El preciso instante en el que un cóctel molotov golpeó a la policía antidisturbios. (Foto: Twitter/@HongKongFP).
El preciso instante en el que un cóctel molotov golpeó a la policía antidisturbios. (Foto: Twitter/@HongKongFP).
Redacción EC

Hong Kong. La policía antidisturbios de y los manifestantes se enfrentaron con gases lacrimógenos y cócteles molotov el domingo, tras marchas contra el gobierno declaradas ilegales a las que se sumaron decenas de miles de personas terminando en caos, con bancos chinos y estaciones de metro como objetivo y cientos de tiendas destruidas.

Después de dos semanas de una relativa calma, la protesta mostró que la compaña en favor de la democracia no ha perdido respaldo y que los manifestantes de línea dura seguirán enfrentándose con la policía.
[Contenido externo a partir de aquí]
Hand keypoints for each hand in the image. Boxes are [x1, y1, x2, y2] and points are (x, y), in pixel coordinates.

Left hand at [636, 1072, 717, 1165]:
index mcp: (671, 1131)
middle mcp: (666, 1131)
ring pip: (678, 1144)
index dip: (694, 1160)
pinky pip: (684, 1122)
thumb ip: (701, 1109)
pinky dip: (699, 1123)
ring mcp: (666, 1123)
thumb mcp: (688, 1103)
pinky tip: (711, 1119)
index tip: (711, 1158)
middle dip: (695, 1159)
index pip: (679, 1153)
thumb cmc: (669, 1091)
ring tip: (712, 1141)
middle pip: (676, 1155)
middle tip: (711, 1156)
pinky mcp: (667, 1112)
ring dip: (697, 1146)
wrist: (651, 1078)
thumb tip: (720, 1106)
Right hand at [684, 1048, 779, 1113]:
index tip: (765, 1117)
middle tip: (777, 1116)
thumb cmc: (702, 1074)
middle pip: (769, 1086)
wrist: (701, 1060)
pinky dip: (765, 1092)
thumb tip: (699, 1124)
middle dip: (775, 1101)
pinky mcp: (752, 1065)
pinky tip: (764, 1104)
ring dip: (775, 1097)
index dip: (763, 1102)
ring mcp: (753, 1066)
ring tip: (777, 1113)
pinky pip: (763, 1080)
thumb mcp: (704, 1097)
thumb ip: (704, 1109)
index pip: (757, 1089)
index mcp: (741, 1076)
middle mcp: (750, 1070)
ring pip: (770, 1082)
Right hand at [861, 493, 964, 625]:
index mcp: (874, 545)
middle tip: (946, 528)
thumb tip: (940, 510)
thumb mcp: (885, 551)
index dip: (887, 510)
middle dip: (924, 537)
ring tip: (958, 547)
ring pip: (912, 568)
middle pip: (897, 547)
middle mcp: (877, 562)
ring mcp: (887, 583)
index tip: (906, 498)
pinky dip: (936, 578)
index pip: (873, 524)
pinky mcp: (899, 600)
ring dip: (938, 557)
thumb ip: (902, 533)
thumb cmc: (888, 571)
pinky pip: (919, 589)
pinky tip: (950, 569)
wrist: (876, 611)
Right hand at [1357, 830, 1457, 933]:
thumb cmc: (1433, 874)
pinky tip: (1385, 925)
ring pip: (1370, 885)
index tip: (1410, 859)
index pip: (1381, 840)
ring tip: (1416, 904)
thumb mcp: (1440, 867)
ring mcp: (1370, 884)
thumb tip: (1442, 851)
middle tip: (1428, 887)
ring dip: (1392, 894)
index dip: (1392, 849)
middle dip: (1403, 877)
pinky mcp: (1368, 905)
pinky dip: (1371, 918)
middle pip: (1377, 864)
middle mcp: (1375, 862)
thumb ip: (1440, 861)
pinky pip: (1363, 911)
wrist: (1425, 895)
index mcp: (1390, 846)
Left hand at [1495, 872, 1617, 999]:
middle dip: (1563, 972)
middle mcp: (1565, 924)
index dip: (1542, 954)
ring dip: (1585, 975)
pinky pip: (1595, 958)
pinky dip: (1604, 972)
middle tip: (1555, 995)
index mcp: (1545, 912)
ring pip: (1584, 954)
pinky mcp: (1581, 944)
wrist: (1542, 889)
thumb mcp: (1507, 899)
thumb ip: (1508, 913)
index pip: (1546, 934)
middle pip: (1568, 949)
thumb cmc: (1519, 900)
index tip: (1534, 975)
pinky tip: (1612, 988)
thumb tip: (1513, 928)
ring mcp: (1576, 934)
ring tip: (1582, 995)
Se puede ver que las personas no cederán fácilmente su derecho a manifestarse (...) la participación de hoy es mayor a la que esperaba”, dijo Daniel Yeung, un desempleado que protestaba. “Se puede ver que mientras la gente siga saliendo en gran cantidad estamos seguros y podemos seguir luchando”.

Hong Kong ha sido golpeado por masivas y violentas protestas en contra de Beijing y el endurecimiento del control sobre la ciudad, en la peor crisis política desde que Gran Bretaña devolvió la ciudad a China en 1997.

Los manifestantes lanzaron bombas molotov a la estación policial de Tsim Sha Tsui, en la península de Kowloon, después de que la policía disparó gases lacrimógenos para dispersar a los manifestantes.

A medida que la policía antidusturbios avanzaba, los manifestantes se retiraban hacia su próxima barricada, a diferencia de días anteriores donde se mantenían y se enfrentaban con las fuerzas de seguridad, arrojando bombas molotov y ladrillos.

A lo largo de la marcha, las personas incendiaron y destrozaron estaciones de metro y cientos de tiendas, arrojando las mercancías a las calles. Varios bancos chinos sirvieron de objetivo.

Los disturbios se generaron hace cuatro meses debido a un proyecto de ley que habría permitido la extradición hacia China continental para juicios en cortes controladas por el Partido Comunista. Desde entonces se ha convertido en un movimiento prodemocracia.